§ Task goal
Take the lines below beginning at the line that has "334 299 381" and stopping after the line that has "<!-- secondary -->", and print them exactly as they are, with no other lines.

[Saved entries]
* * * * *
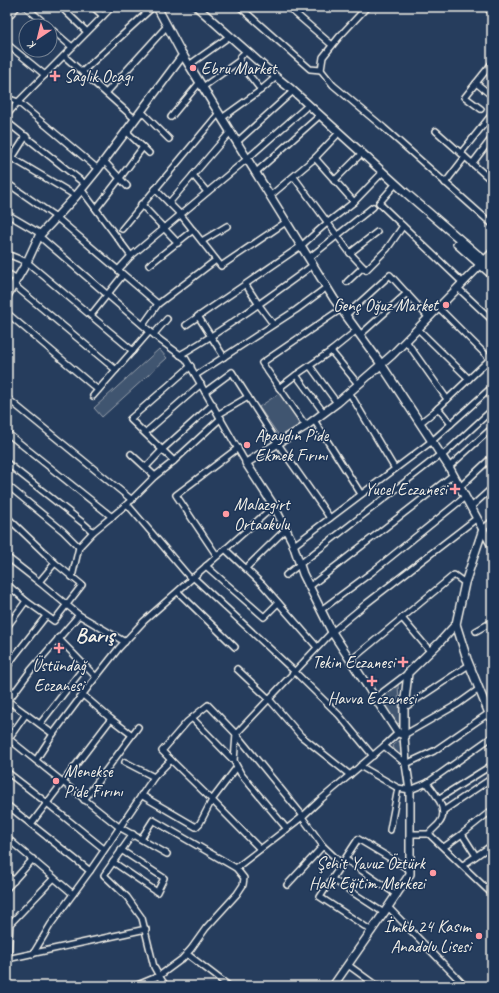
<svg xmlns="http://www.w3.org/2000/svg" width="499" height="993" viewBox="0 0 499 993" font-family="Caveat,sans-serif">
<rect width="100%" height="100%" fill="#263d5d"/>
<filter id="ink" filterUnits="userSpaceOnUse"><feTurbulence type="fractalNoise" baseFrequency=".025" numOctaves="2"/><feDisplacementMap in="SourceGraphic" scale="8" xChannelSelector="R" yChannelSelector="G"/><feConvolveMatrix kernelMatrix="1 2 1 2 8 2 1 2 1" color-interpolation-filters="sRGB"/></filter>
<g filter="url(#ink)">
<!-- green -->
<g fill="#40546f" stroke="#9aa2ac">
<path d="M159 349 167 358 102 417 94 408Z"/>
<path d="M281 392 302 423 280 437 259 407Z"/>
<path d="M398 684 400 724 394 722 379 700Z"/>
<path d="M398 741 402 743 403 758 402 759 394 749 393 745Z"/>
</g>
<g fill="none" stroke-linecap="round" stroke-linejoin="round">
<defs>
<g id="minor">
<path d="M26 7 48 26"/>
<path d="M61 7 87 32"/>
<path d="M93 7 103 16"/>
<path d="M240 7 310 69 321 70"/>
<path d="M288 7 332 45"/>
<path d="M367 7 339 37 323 57 321 70 333 85 384 128 492 224"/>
<path d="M7 18 17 7"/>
<path d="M50 28 72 47"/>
<path d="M7 44 45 75"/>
<path d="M64 56 135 119"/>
<path d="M239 61 243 67 261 90"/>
<path d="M189 65 230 36"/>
<path d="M82 72 153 7"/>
<path d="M476 83 492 96"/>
<path d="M203 87 239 61 241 56 247 51"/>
<path d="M106 93 167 26"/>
<path d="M7 98 18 102 98 169"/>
<path d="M481 109 465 97 492 63"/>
<path d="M141 111 169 139"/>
<path d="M7 115 18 102 112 7"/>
<path d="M171 117 200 82"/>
<path d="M222 118 261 90 276 77"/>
<path d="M7 122 85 184"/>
<path d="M126 131 149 153"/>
<path d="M436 131 492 181"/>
<path d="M237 142 290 94"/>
<path d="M461 153 492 114"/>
<path d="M7 155 76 196"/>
<path d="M315 158 354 202"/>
<path d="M104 161 127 186"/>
<path d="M472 164 491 139H492"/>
<path d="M7 166 26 136"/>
<path d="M255 173 317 118"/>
<path d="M193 175 207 192"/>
<path d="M294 177 350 253 366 270 387 249 403 226"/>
<path d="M334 181 359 156"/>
<path d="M7 183 56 217 158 304"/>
<path d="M445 183 465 157"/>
<path d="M393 187 379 203 463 283"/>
<path d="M81 189 131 256"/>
<path d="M155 189 181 215 221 266 286 222"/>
<path d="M270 196 315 158 336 136"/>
<path d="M169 203 231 131"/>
<path d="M141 204 178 243"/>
<path d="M96 209 120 178 143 147"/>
<path d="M7 214 41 234"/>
<path d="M122 229 219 113"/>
<path d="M39 236 160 340 186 359 246 463"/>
<path d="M202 241 227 226"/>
<path d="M350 253 377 232"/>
<path d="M7 254 27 262 133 351"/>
<path d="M309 258 373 207"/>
<path d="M149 265 193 230"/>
<path d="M118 270 131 256 247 159 305 108"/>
<path d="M7 273 17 279"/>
<path d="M347 282 363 267"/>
<path d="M14 285 116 370"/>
<path d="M246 285 259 305 273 324"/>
<path d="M458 288 492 320"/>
<path d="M439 308 492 361"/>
<path d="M7 313 98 390"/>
<path d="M91 315 123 275"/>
<path d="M346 315 390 275 429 318"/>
<path d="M198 316 224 357"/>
<path d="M143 325 158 304 216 260"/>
<path d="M186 325 301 246 327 223 354 202 380 175"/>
<path d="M418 329 469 379"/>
<path d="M154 334 167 319"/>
<path d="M360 335 407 293"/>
<path d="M406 341 447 399"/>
<path d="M331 351 358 384"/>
<path d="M180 355C227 328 270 297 313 265"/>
<path d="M310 366 337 403"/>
<path d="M196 375 296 310 327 287"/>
<path d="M296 375 324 413"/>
<path d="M279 388 296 375 331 351 357 330"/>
<path d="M205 392 232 372 278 444 330 518"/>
<path d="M349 392 395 469"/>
<path d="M93 396 150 331"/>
<path d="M7 398 132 500"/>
<path d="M438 408 451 424"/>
<path d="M219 414 248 397"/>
<path d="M314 420 361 494"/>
<path d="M420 423 435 411 490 359"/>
<path d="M306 426 262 363 341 309"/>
<path d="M146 432 201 384"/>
<path d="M7 433 112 517"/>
<path d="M131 454 155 476"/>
<path d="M442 456 492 410"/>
<path d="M174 461 130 419 191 366"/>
<path d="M7 463 83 523 93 532"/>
<path d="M146 467 163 449 213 404"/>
<path d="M449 467 492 428"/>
<path d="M7 485 63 531 79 547"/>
<path d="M460 487 492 457"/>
<path d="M127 504 191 579"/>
<path d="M471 507 492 488"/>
<path d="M7 517 55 563 82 585 54 621 26 601 7 584"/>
<path d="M483 529 492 521"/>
<path d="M293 546 432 441 492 387"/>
<path d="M225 549 262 584 317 647"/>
<path d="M217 556 176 495 238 448"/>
<path d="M7 557 39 582 79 615 125 642"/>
<path d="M206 566 264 617 278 603"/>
<path d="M246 568 286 529"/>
<path d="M286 575 441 454"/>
<path d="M72 577 79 547 93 532 127 504 155 476 174 461 221 418"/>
<path d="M193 577 295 672 339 715 373 756"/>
<path d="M39 582 55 563"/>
<path d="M309 587 453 475"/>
<path d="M178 592 235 647"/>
<path d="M321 610 372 572 465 497"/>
<path d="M402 618 430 651"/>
<path d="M7 627 26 601"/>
<path d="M476 631 492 622"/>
<path d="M58 638 96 677"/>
<path d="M7 656 13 658"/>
<path d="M350 661 454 575 465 583"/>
<path d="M7 668 13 658 46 616"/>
<path d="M237 669 269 699 301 736 350 775"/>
<path d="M7 687 14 692"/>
<path d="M83 695 111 719 132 735"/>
<path d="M375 698 408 673"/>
<path d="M7 700 53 734"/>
<path d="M8 701 31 670 79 615"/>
<path d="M404 708 469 665"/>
<path d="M192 718 234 761"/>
<path d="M40 724 85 666"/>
<path d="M404 735 458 704 479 689"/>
<path d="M9 739 119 827 167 854"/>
<path d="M7 741 26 714"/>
<path d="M384 746 406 764 434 751 489 713"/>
<path d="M36 760 53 734 89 686 119 648 144 621 274 506"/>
<path d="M171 760 162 751 187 722 208 705 236 734 303 816"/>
<path d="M125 762 154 777"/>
<path d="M360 766 398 788 410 790 427 783 492 737"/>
<path d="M7 772 47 803 104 849"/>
<path d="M427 783C435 793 449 810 440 822 437 827 432 829 429 834"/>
<path d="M141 795 196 827 200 823 212 800 237 767"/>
<path d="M438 799 492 765"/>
<path d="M84 800 138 727"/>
<path d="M7 805 90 871"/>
<path d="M443 811 492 778"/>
<path d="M302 817 323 846 342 864"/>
<path d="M31 824 111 719"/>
<path d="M287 829 241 774 234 761 236 734 332 632 367 603 477 518"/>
<path d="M390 830 398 788"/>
<path d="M133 834 104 875 127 897 142 918 154 967 159 976 166 986"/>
<path d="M410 834H429L492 894"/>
<path d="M7 838 73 894"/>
<path d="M7 847 12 842"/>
<path d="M444 847 462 834"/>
<path d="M476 856 462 834 492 810"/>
<path d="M345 859 397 895"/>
<path d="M113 862 157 892 164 878 121 850"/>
<path d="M463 865 492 845"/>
<path d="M236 868 302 817 319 801 384 746 398 733"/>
<path d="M7 875 14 881"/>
<path d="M332 879 384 913"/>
<path d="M287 885 323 846"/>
<path d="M7 888 33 859"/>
<path d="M388 907 465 986"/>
<path d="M372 931 320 897 358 839 410 870"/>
<path d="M33 954 51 924 90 871 154 777 171 760 209 797 260 849"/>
<path d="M187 954 229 986"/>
<path d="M7 959 146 929"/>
<path d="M8 959 10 924 54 878"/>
<path d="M348 965 377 986"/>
<path d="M135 986 159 976 182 959 191 949 206 928 237 894 243 885 244 878 236 868 153 820 141 839"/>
<path d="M485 986 492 982"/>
</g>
<g id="tertiary">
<path d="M483 529 465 583 456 624 467 659 492 721"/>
<path d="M404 735V708L408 673 439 643 456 624"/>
</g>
<g id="secondary">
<path d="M157 7 181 52 334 299 381 364 449 467 492 546"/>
<path d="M197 7 276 77 291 89 406 193 492 267"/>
<path d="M457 244 492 275"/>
<path d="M7 296 27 262 39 236 76 196 98 169 183 55"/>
<path d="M333 986 388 907 410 874V790L406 764 404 735 398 733 332 632 303 574 292 541 274 506 246 463 306 426 337 403 392 355 492 253"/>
</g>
<path id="trunk" d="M489 7 492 10"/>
</defs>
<!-- minor casing -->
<use href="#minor" stroke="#f4f1e8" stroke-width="8"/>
<!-- tertiary casing -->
<use href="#tertiary" stroke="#f4f1e8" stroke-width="10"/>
<!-- secondary casing -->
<use href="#secondary" stroke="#f4f1e8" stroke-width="10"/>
<!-- trunk casing -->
<use href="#trunk" stroke="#f4f1e8" stroke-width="12"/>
<!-- minor -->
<use href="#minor" stroke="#1d3557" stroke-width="5"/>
<!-- tertiary -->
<use href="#tertiary" stroke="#1d3557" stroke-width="7"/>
<!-- secondary -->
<use href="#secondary" stroke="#1d3557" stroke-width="7"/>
<!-- trunk -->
<use href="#trunk" stroke="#1d3557" stroke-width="9"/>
</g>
</g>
<!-- markers -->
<g fill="#ff9aa2" stroke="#1d3557" stroke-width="1.5">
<circle cx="193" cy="68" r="4"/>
<path d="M53 70h4v4h4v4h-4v4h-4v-4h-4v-4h4z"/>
<circle cx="446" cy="305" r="4"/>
<circle cx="247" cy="445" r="4"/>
<path d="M453 483h4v4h4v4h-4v4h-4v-4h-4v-4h4z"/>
<circle cx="226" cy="514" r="4"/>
<path d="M57 642h4v4h4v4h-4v4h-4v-4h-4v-4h4z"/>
<path d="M401 656h4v4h4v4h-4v4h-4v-4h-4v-4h4z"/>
<path d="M370 675h4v4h4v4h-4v4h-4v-4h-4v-4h4z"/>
<circle cx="56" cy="781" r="4"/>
<circle cx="433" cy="873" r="4"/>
<circle cx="479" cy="936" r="4"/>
</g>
<g text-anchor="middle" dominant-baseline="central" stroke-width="3" stroke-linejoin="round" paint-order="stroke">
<!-- poi labels -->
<g font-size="17" fill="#f4f1e8" stroke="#1d3557" text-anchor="start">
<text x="201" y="68">Ebru Market</text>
<text x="64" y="76">Saglık Ocagı</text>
<text x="438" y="305" text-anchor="end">Genç Oğuz Market</text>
<text x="255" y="435">Apaydın Pide<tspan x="255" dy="20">Ekmek Fırını</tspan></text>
<text x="447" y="489" text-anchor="end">Yucel Eczanesi</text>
<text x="234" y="504">Malazgirt<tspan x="234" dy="20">Ortaokulu</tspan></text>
<text x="395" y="662" text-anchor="end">Tekin Eczanesi</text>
<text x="59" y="665" text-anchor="middle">Üstündağ<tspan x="59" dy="20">Eczanesi</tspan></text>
<text x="372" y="698" text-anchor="middle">Havva Eczanesi</text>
<text x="64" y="771">Menekse<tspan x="64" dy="20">Pide Fırını</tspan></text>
<text x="425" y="863" text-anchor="end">Şehit Yavuz Öztürk<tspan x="425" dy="20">Halk Eğitim Merkezi</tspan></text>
<text x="471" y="926" text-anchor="end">İmkb 24 Kasım<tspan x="471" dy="20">Anadolu Lisesi</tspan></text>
</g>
<!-- district labels -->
<g font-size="21" font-weight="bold" fill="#f4f1e8" stroke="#1d3557">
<text x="95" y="635">Barış</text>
</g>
</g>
<!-- margin -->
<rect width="499" height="993" fill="none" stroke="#1d3557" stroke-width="24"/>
<rect x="12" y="12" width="475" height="969" fill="none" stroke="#f4f1e8" stroke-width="1.5" filter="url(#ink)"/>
<!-- north arrow -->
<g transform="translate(38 38) rotate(215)"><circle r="19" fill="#1d3557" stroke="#738091"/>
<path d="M0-3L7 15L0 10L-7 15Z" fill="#ff9aa2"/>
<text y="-6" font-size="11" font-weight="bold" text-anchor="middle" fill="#f4f1e8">K</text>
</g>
</svg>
* * * * *
§ Your solution
<path d="M157 7 181 52 334 299 381 364 449 467 492 546"/>
<path d="M197 7 276 77 291 89 406 193 492 267"/>
<path d="M457 244 492 275"/>
<path d="M7 296 27 262 39 236 76 196 98 169 183 55"/>
<path d="M333 986 388 907 410 874V790L406 764 404 735 398 733 332 632 303 574 292 541 274 506 246 463 306 426 337 403 392 355 492 253"/>
</g>
<path id="trunk" d="M489 7 492 10"/>
</defs>
<!-- minor casing -->
<use href="#minor" stroke="#f4f1e8" stroke-width="8"/>
<!-- tertiary casing -->
<use href="#tertiary" stroke="#f4f1e8" stroke-width="10"/>
<!-- secondary casing -->
<use href="#secondary" stroke="#f4f1e8" stroke-width="10"/>
<!-- trunk casing -->
<use href="#trunk" stroke="#f4f1e8" stroke-width="12"/>
<!-- minor -->
<use href="#minor" stroke="#1d3557" stroke-width="5"/>
<!-- tertiary -->
<use href="#tertiary" stroke="#1d3557" stroke-width="7"/>
<!-- secondary -->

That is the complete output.